• What is expected:
Copy nothing but the lines from the one containing "alt+click(370, 300)" through the last line of the records, repeated exactly and without pictures.

---*---

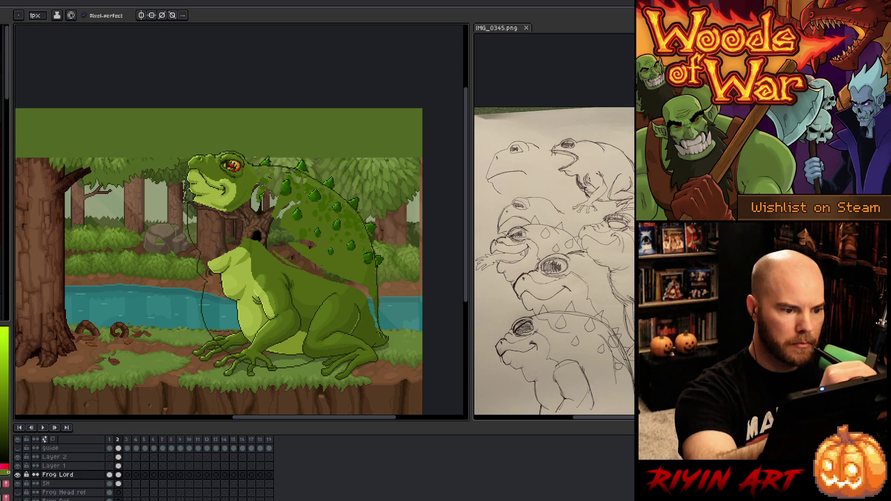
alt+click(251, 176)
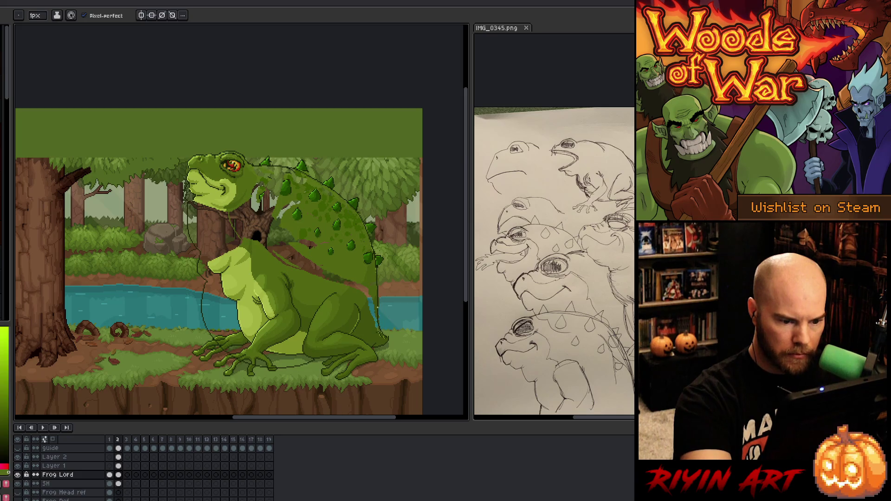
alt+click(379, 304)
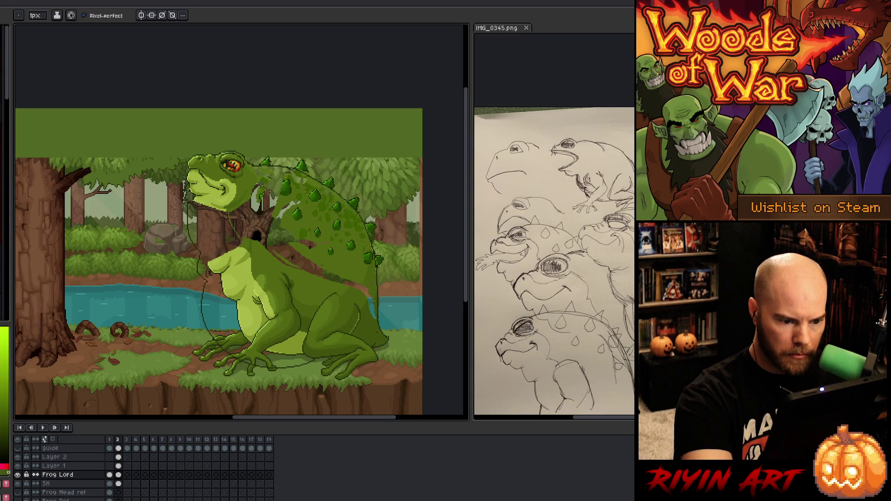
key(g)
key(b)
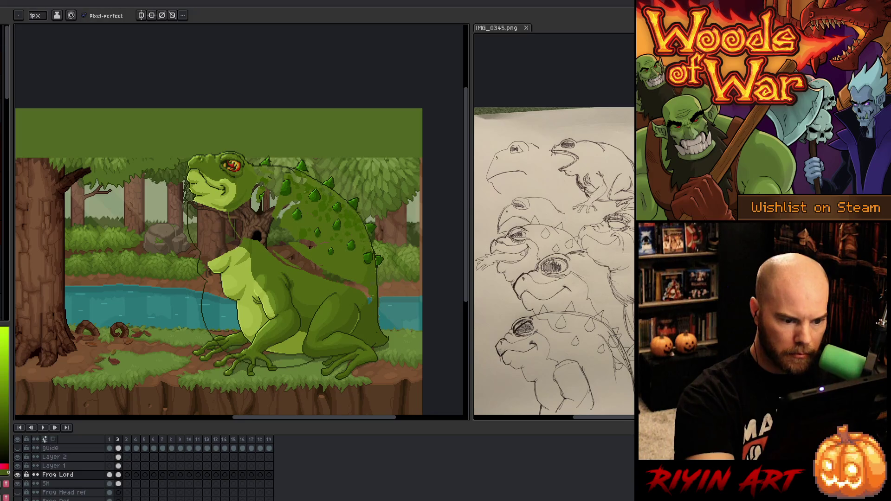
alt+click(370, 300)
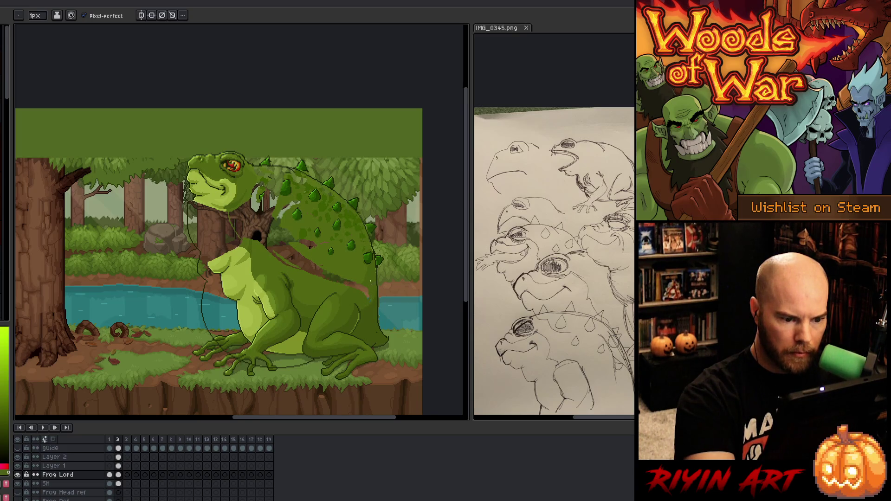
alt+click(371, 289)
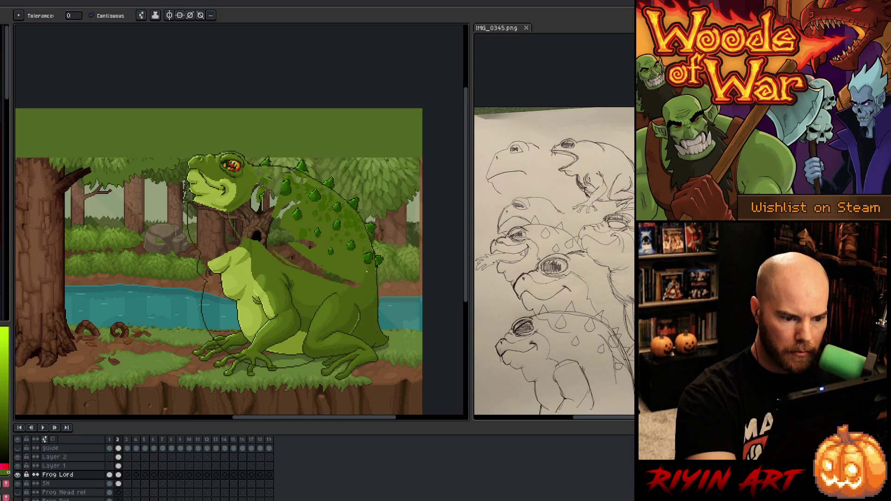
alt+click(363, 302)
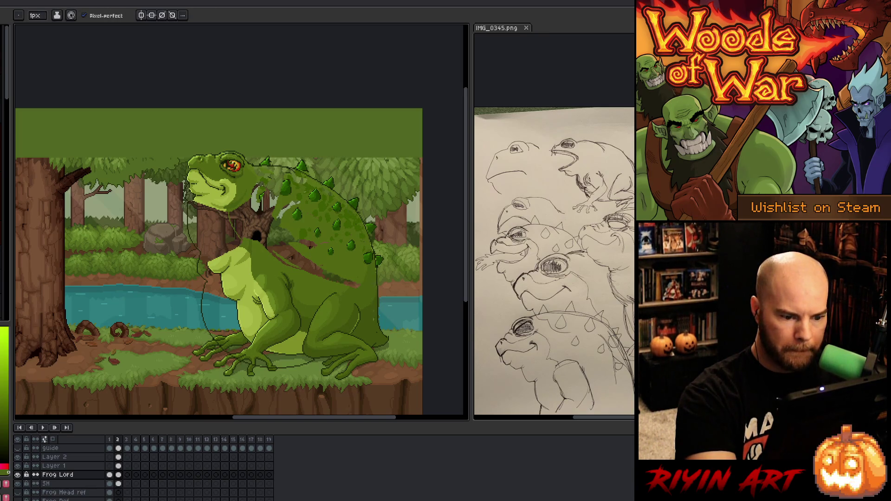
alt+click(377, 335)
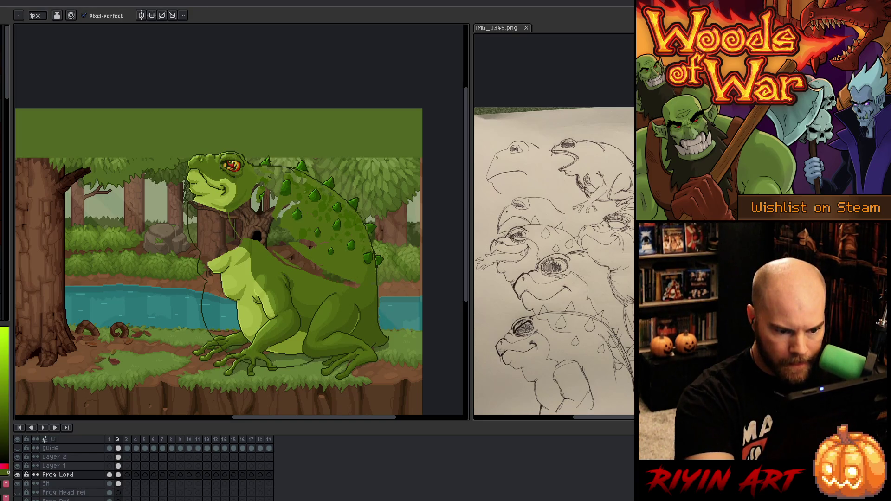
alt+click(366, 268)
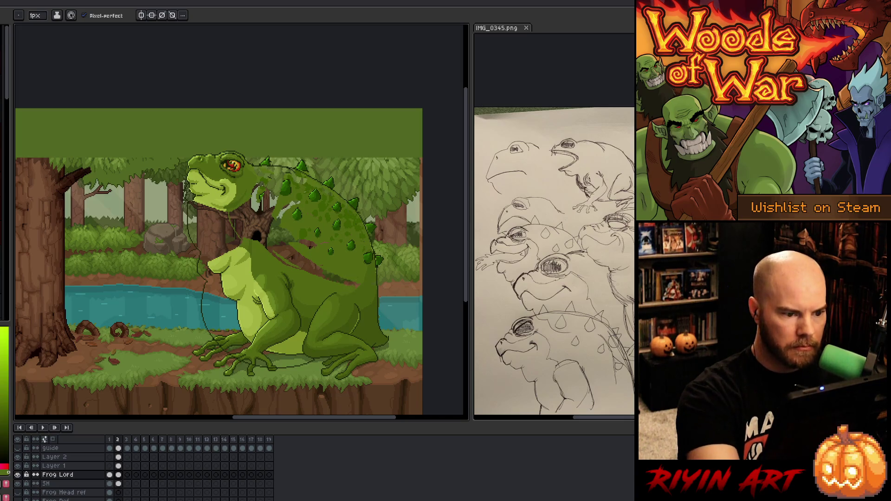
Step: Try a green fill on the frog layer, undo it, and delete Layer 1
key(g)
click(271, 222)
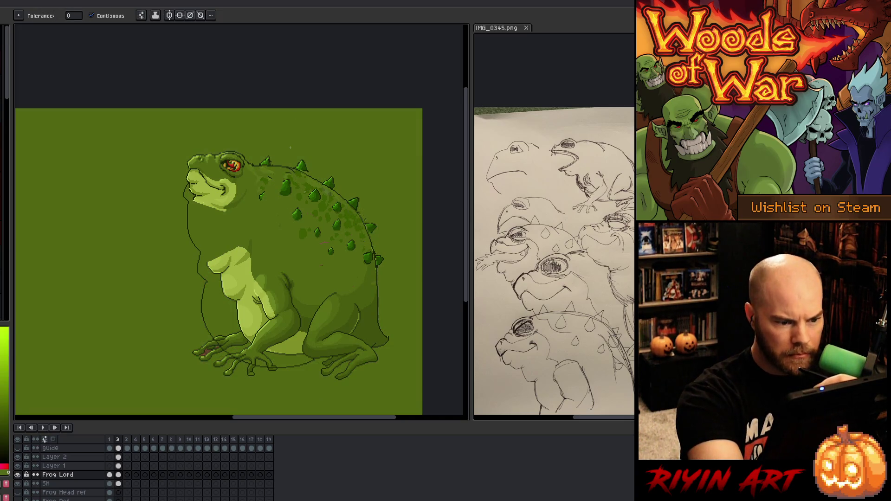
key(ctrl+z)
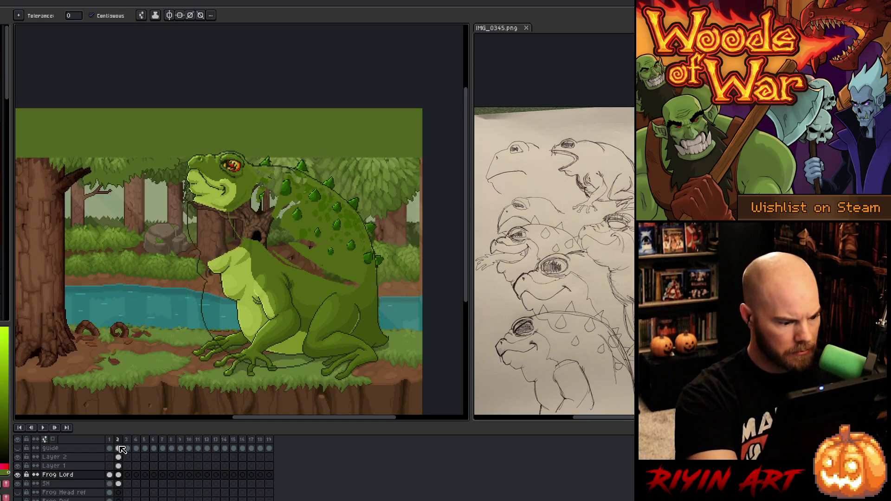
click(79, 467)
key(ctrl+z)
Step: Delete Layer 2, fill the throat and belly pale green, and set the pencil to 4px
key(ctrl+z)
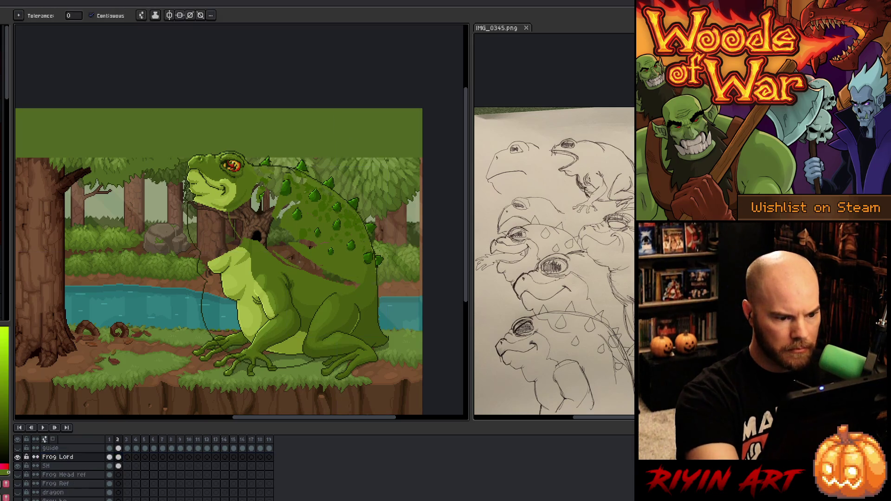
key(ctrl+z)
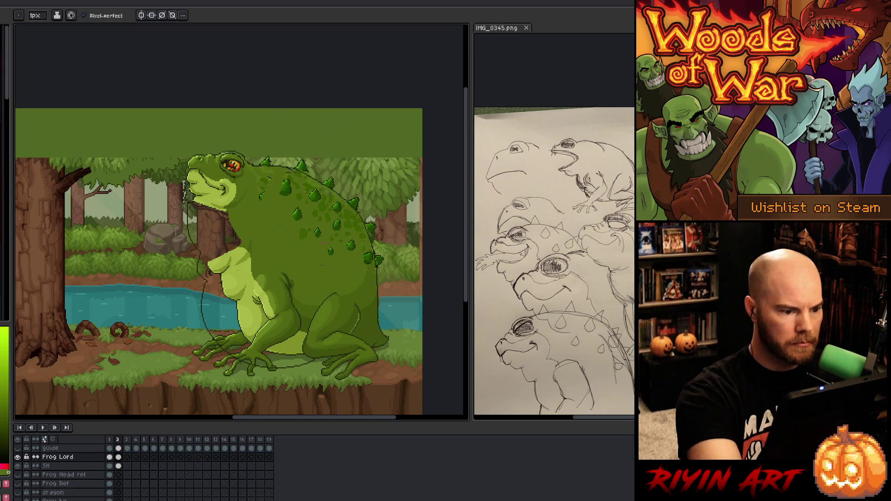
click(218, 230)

---*---

• Solved problem:
alt+click(370, 300)
alt+click(371, 289)
alt+click(363, 302)
alt+click(377, 335)
alt+click(366, 268)
Step: Try a green fill on the frog layer, undo it, and delete Layer 1
key(g)
click(271, 222)
key(ctrl+z)
click(79, 467)
key(ctrl+z)
Step: Delete Layer 2, fill the throat and belly pale green, and set the pencil to 4px
key(ctrl+z)
key(ctrl+z)
click(218, 230)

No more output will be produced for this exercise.